■ **WHAT YOU NEED TO DO**: A faithful copy of the listing below is needed, with its pictures left out.

*** Opening of DATASET CONTENT ***

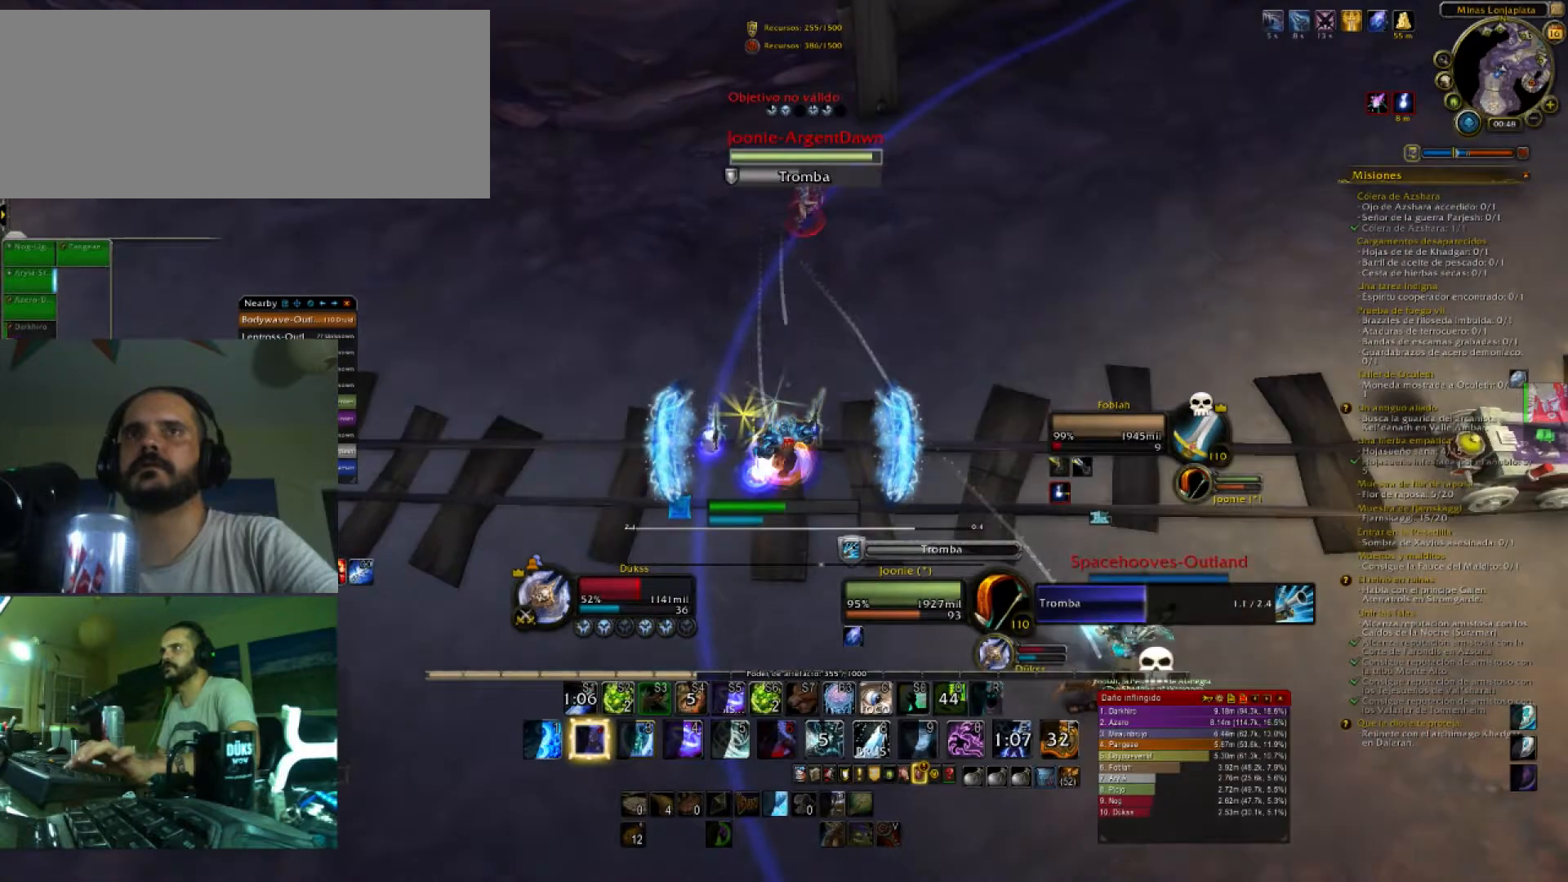
{"keys": ["w"], "events": [[66, "3", "up"], [66, "w", "down"], [200, "caps_lock", "down"], [333, "1", "down"], [333, "caps_lock", "up"], [467, "1", "up"], [467, "d", "up"]]}
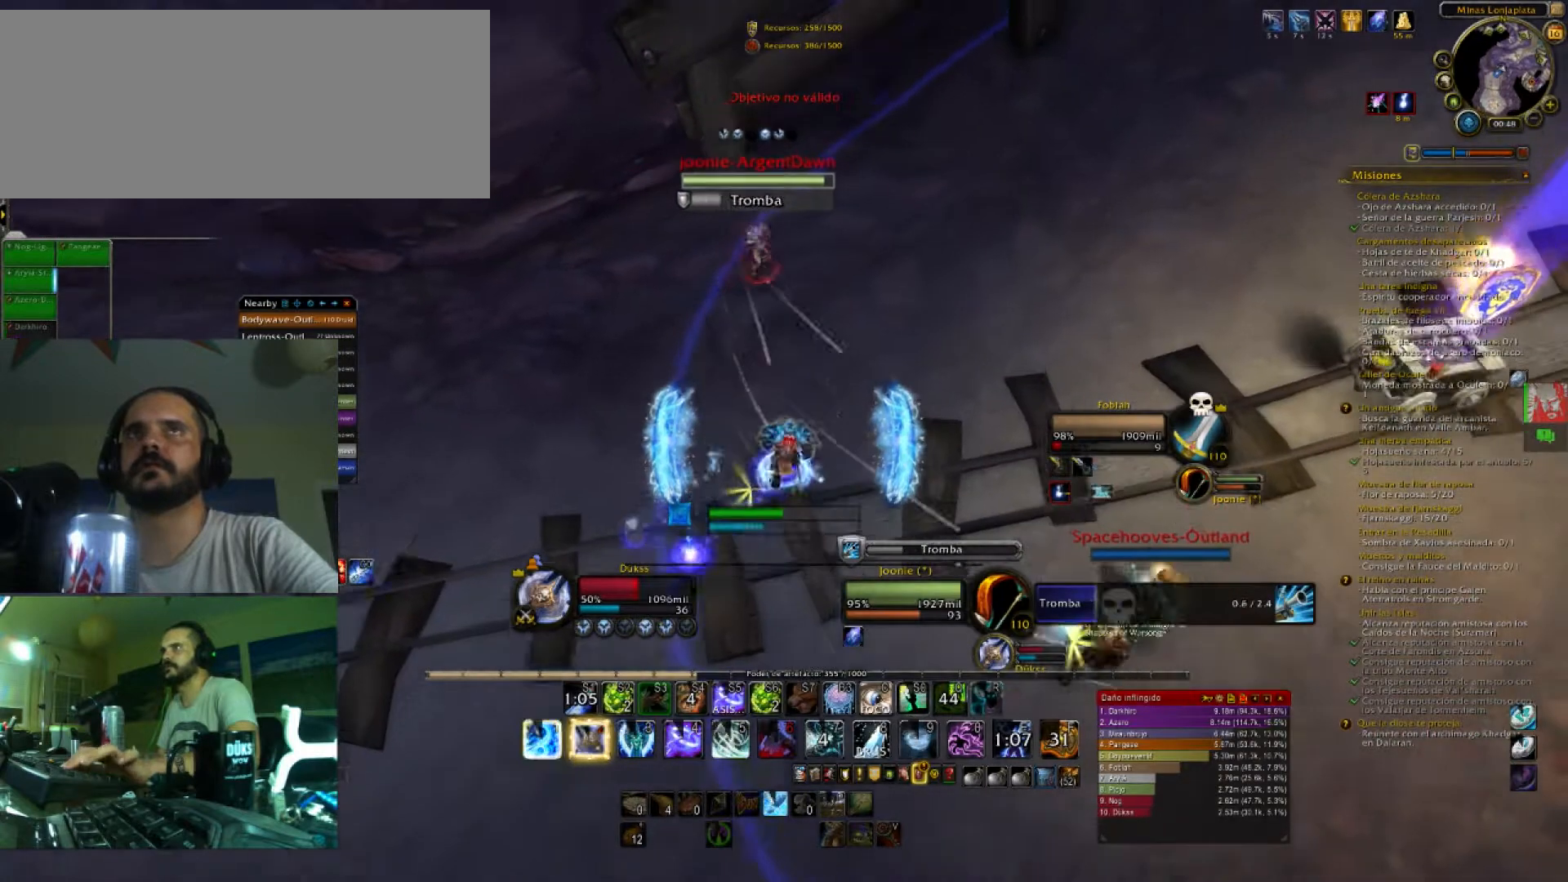
{"keys": ["1", "w"], "events": [[34, "1", "down"], [167, "1", "up"], [200, "1", "down"], [367, "1", "up"], [401, "1", "down"]]}
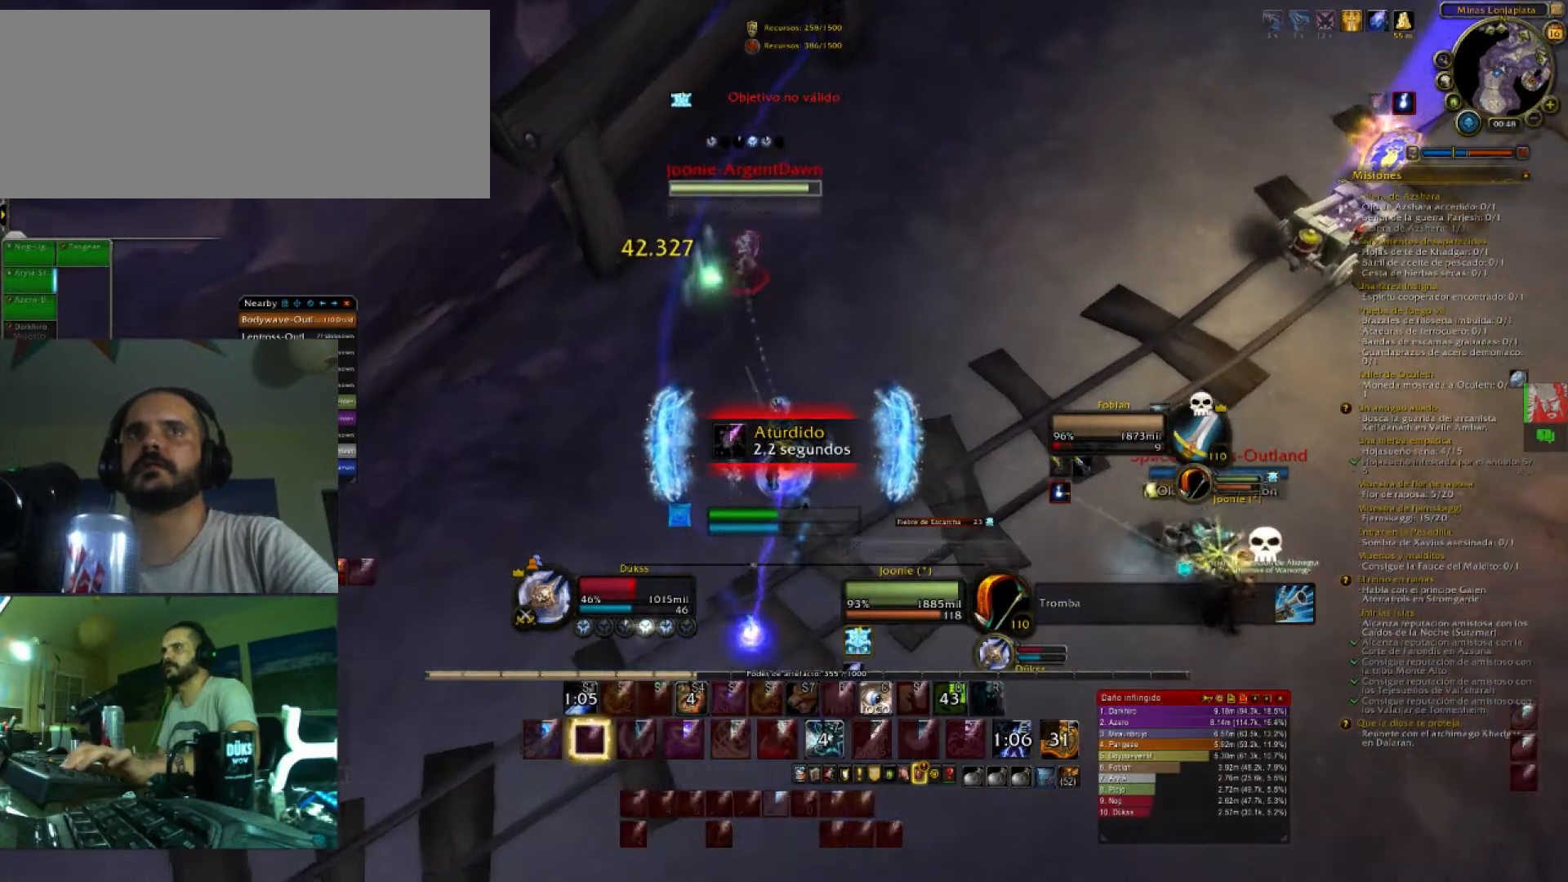
{"keys": ["w"], "events": [[100, "1", "up"]]}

*** Close of DATASET CONTENT ***

■ **EXERCISE RESPONSE**:
{"keys": ["w"], "events": [[66, "3", "up"], [66, "w", "down"], [200, "caps_lock", "down"], [333, "1", "down"], [333, "caps_lock", "up"], [467, "1", "up"], [467, "d", "up"]]}
{"keys": ["1", "w"], "events": [[34, "1", "down"], [167, "1", "up"], [200, "1", "down"], [367, "1", "up"], [401, "1", "down"]]}
{"keys": ["w"], "events": [[100, "1", "up"]]}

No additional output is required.